At closing we also entered into a five-year consulting agreement with Michael Allora ("Consultant"), the former President of GFC, pursuant to which he is assuming responsibility for the day-to-day management of all phases of P2SI's business. The agreement provides for automatic one-year extensions unless terminated prior thereto. On each anniversary date of the agreement, Consultant may be entitled to a commission based on the annual increases, if any, in P2SI's gross revenue. Any commission earned by Consultant shall be paid to Consultant in five equal installments beginning on the date it is earned and for the next four anniversary dates thereafter. Also, on each anniversary date of the agreement, if P2SI's annual gross revenue has increased in the year just ended, Consultant shall be granted a three-year option to purchase shares of Power2Ship, Inc. common stock for a price per share equal to the trading price of the common stock at the time the option is granted based on annual. The number of shares of common stock which the Consultant may purchase upon exercise of the Option shall be calculated by multiplying the increase in revenue by 2% and dividing that number by the price of the common stock of P2S at that time. On the first anniversary, the number of shares of common stock which Consultant may purchase upon exercise of the option shall be based on the amount by which P2SI's gross revenue exceeds $10,000,000. The agreement contains customary confidentiality and non-circumvention provisions and can be terminated by us under certain circumstances including Consultant engaging in fraud, dishonesty or illegal activities, violating the confidentiality provisions of the agreement or making material misrepresentations to any third parties concerning the P2SI or its affiliates.
Item 9.01. Financial Statements and Exhibits
(a) Financial Statements of Businesses Acquired.
Financial statements of Commodity Transport Associates as may be required for the periods specified in Rule 3-05(b) of Regulation S-X will be filed under an amendment to this Report within the prescribed time frame.
(b) Pro Forma Financial Information.
Pro formal financial information which may be required by Articles 11 of Regulation S-X will be filed under amendment to this Report within the prescribed time frame.
(c) Exhibits.
10.36 Asset Purchase Agreement dated as of February 16, 2005
10.37 Consulting Agreement with Michael Allora dated March 21, 2005
SIGNATURES
Pursuant to the requirements of the Securities Exchange Act of 1934, the registrant has duly caused this report to be signed on its behalf by the undersigned hereunto duly authorized.
POWER2SHIP, INC.
Date: March 25, 2005 By: /s/ Richard Hersh ----------------- Richard Hersh, Chief Executive Officer |
ASSET PURCHASE AGREEMENT
This ASSET PURCHASE AGREEMENT dated as of February 16, 2005 (the "Agreement") is entered into by and between POWER2SHIP, INC., a Nevada corporation ("P2S"); POWER2SHIP, INC., a Delaware corporation and a wholly owned subsidiary of P2S that is in the process of changing its name to Power2Ship Intermodal, Inc. ("Buyer"); G.F.C., INC., a South Carolina corporation ("Seller"); and, MICHAEL ALLORA, an individual resident in the State of New Jersey ("Allora").

Extracted data entries -
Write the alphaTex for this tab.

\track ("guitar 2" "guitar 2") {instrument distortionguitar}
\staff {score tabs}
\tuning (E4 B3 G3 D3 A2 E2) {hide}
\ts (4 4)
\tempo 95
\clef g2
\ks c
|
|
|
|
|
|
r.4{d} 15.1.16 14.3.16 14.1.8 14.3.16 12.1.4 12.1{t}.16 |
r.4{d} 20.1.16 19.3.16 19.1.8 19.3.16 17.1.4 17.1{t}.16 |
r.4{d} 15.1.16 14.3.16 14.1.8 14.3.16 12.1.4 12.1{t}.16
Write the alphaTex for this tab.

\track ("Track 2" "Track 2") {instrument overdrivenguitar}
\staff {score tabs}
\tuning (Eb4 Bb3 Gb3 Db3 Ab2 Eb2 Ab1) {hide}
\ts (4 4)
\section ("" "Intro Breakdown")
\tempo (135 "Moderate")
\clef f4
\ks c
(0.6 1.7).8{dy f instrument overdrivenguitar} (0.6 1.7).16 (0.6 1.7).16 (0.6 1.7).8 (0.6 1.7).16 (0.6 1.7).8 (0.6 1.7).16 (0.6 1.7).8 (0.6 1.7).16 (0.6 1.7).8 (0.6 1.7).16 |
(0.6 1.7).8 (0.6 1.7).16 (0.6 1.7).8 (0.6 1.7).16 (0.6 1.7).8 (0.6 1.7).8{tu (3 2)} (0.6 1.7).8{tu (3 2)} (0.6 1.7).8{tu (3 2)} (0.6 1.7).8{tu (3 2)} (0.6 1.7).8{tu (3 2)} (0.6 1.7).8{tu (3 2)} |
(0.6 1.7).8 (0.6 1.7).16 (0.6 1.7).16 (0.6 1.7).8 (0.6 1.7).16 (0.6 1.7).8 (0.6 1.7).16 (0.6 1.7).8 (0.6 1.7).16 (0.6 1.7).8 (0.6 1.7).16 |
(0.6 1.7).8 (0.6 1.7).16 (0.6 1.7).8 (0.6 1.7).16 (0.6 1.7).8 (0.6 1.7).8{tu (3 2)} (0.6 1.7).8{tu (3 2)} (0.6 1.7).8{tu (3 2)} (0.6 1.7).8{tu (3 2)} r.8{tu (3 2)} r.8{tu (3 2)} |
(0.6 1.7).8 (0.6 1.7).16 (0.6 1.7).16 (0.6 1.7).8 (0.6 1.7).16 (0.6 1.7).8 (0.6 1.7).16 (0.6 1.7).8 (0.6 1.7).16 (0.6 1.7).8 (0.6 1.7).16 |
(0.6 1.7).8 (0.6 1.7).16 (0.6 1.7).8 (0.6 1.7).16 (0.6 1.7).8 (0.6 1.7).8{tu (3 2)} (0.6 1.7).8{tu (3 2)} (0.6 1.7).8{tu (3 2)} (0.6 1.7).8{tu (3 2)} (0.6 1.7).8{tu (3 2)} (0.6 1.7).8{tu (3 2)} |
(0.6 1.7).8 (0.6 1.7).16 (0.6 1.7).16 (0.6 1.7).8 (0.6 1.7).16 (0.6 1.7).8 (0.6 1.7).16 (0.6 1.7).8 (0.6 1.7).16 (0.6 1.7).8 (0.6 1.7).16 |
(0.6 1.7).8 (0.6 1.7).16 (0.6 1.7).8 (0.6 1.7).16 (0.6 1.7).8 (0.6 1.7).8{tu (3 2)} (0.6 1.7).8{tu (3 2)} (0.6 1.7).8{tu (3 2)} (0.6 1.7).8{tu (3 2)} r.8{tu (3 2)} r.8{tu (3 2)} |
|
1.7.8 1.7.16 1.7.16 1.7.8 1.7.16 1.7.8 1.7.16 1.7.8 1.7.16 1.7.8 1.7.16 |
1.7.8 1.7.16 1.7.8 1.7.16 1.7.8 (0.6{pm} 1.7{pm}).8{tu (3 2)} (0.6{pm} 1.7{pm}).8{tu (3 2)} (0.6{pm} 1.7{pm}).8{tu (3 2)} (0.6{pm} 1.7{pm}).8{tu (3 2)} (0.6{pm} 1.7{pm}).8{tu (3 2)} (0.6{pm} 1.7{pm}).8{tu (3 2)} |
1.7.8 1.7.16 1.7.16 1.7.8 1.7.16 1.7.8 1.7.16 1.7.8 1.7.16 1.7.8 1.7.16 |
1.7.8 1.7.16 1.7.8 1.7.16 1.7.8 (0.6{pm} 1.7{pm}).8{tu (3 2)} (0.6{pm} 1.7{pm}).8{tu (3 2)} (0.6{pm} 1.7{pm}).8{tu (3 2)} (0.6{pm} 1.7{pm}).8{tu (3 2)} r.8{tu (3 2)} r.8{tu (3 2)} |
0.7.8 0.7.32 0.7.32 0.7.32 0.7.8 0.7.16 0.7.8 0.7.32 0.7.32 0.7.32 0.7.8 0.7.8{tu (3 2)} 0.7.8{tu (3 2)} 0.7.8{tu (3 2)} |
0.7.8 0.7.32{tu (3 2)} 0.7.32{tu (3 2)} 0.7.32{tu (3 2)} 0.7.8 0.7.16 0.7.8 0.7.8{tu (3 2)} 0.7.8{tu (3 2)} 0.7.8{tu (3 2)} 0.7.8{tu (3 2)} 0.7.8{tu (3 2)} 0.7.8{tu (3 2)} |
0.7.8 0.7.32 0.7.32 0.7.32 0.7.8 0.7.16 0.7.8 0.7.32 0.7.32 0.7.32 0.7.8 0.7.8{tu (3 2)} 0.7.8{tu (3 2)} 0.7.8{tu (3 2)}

EXERCISE 1 - Using the filing excerpt, explain how the number of shares the Consultant may buy under each option is calculated, including the rule for the first anniversary.
EXERCISE 2 -
Answer these from the filing excerpt:
(a) How long is the term of the consulting agreement with Michael Allora?
(b) In which state is G.F.C., Inc. incorporated?
(c) On what date was the report signed?

RESULT 1 - The increase in P2SI's gross revenue is multiplied by 2%, and that figure is divided by the price of P2S common stock at that time. On the first anniversary, the calculation uses the amount by which P2SI's gross revenue exceeds $10,000,000.

RESULT 2 -
(a) Five years
(b) South Carolina
(c) March 25, 2005